== WHAT IS BEING ASKED ==
Each line from the start of the listing below through the line containing "奈良市 歯科衛生士 【兼業可】／１日３" should be reproduced exactly, with no others.

------------------------------------

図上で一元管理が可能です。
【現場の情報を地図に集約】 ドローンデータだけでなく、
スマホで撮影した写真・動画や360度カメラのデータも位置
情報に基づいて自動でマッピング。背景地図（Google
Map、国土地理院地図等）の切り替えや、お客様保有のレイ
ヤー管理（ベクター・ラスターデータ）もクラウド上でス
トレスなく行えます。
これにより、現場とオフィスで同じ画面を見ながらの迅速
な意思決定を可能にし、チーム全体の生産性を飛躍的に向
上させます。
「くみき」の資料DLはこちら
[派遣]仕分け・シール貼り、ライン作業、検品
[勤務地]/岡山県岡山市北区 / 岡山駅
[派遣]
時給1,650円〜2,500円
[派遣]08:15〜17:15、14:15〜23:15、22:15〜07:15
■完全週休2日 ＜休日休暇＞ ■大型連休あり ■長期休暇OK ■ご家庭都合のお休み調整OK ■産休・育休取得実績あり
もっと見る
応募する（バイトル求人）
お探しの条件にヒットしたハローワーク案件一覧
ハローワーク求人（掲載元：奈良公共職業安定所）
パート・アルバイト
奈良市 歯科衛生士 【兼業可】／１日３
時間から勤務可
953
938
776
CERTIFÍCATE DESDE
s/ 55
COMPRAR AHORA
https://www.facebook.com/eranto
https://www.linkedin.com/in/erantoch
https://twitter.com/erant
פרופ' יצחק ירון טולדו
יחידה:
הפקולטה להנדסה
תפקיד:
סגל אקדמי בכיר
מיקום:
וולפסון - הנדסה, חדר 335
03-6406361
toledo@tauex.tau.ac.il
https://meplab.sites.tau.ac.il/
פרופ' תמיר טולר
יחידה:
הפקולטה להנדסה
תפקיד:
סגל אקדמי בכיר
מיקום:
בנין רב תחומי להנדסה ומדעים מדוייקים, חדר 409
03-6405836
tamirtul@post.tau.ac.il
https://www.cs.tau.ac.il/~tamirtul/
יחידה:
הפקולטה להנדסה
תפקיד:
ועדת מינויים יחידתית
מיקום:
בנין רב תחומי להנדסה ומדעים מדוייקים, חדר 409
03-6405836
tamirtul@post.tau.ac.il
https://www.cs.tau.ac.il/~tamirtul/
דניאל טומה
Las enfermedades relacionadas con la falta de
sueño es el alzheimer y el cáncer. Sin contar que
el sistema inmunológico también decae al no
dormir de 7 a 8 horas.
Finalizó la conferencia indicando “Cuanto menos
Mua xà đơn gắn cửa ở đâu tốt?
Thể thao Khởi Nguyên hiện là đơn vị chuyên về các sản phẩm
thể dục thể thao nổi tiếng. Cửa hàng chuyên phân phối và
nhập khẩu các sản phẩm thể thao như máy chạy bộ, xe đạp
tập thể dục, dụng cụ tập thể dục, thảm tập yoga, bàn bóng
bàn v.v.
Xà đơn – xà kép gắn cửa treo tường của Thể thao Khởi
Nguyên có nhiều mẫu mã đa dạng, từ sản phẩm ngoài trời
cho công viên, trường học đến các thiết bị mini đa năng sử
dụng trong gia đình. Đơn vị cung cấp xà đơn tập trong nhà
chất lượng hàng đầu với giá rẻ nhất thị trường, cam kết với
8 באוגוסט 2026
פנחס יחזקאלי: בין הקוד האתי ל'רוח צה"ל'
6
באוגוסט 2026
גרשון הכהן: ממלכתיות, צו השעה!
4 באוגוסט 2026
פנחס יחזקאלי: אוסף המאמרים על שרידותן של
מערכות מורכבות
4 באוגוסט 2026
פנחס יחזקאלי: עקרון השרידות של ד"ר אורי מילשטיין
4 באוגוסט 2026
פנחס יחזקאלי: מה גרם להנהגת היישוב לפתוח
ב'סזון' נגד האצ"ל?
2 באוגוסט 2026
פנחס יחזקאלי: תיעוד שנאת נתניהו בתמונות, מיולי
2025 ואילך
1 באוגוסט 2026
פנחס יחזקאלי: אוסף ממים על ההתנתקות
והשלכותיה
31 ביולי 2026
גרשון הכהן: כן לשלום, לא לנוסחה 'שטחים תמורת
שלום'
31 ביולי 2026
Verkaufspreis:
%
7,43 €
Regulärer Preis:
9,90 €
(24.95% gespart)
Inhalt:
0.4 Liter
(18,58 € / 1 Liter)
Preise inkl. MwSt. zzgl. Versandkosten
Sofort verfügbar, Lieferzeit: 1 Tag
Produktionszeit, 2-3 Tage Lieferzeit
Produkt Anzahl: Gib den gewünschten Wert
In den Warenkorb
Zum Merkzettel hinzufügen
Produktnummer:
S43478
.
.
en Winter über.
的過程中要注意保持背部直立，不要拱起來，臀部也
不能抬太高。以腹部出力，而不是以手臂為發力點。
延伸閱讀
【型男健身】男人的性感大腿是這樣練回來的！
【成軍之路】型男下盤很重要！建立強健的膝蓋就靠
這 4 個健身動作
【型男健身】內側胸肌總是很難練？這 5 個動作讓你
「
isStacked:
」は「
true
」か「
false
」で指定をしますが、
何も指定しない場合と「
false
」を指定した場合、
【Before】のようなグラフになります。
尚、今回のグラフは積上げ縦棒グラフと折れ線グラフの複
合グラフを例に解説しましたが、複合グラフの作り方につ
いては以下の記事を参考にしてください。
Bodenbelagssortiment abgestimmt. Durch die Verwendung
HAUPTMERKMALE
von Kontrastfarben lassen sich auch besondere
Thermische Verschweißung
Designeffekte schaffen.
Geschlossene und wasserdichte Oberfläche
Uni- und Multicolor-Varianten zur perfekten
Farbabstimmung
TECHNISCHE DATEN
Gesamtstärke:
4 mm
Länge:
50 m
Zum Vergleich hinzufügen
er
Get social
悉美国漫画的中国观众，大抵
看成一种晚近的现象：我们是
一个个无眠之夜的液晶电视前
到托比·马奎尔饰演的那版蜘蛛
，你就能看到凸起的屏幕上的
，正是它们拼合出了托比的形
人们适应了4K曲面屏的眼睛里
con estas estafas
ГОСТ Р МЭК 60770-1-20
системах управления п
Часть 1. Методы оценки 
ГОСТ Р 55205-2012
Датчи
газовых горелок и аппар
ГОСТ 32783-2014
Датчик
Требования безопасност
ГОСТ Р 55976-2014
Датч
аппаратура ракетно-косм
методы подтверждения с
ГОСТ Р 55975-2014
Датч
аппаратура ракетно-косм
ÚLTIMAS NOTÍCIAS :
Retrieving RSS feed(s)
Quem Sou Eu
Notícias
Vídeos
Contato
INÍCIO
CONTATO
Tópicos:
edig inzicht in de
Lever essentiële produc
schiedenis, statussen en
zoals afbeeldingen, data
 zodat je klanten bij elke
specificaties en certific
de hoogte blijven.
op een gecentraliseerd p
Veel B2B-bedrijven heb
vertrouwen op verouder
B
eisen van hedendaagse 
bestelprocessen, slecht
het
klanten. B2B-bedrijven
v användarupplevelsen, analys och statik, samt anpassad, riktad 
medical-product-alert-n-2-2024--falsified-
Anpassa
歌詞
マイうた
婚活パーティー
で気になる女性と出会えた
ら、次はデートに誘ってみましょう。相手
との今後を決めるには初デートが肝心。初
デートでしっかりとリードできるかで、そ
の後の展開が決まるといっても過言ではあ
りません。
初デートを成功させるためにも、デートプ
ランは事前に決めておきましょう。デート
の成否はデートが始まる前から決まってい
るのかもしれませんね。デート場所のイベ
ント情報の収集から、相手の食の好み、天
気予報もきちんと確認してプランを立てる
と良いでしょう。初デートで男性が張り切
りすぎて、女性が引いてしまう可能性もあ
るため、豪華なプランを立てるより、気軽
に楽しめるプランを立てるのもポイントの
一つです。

------------------------------------

== RESPONSE ==
図上で一元管理が可能です。
【現場の情報を地図に集約】 ドローンデータだけでなく、
スマホで撮影した写真・動画や360度カメラのデータも位置
情報に基づいて自動でマッピング。背景地図（Google
Map、国土地理院地図等）の切り替えや、お客様保有のレイ
ヤー管理（ベクター・ラスターデータ）もクラウド上でス
トレスなく行えます。
これにより、現場とオフィスで同じ画面を見ながらの迅速
な意思決定を可能にし、チーム全体の生産性を飛躍的に向
上させます。
「くみき」の資料DLはこちら
[派遣]仕分け・シール貼り、ライン作業、検品
[勤務地]/岡山県岡山市北区 / 岡山駅
[派遣]
時給1,650円〜2,500円
[派遣]08:15〜17:15、14:15〜23:15、22:15〜07:15
■完全週休2日 ＜休日休暇＞ ■大型連休あり ■長期休暇OK ■ご家庭都合のお休み調整OK ■産休・育休取得実績あり
もっと見る
応募する（バイトル求人）
お探しの条件にヒットしたハローワーク案件一覧
ハローワーク求人（掲載元：奈良公共職業安定所）
パート・アルバイト
奈良市 歯科衛生士 【兼業可】／１日３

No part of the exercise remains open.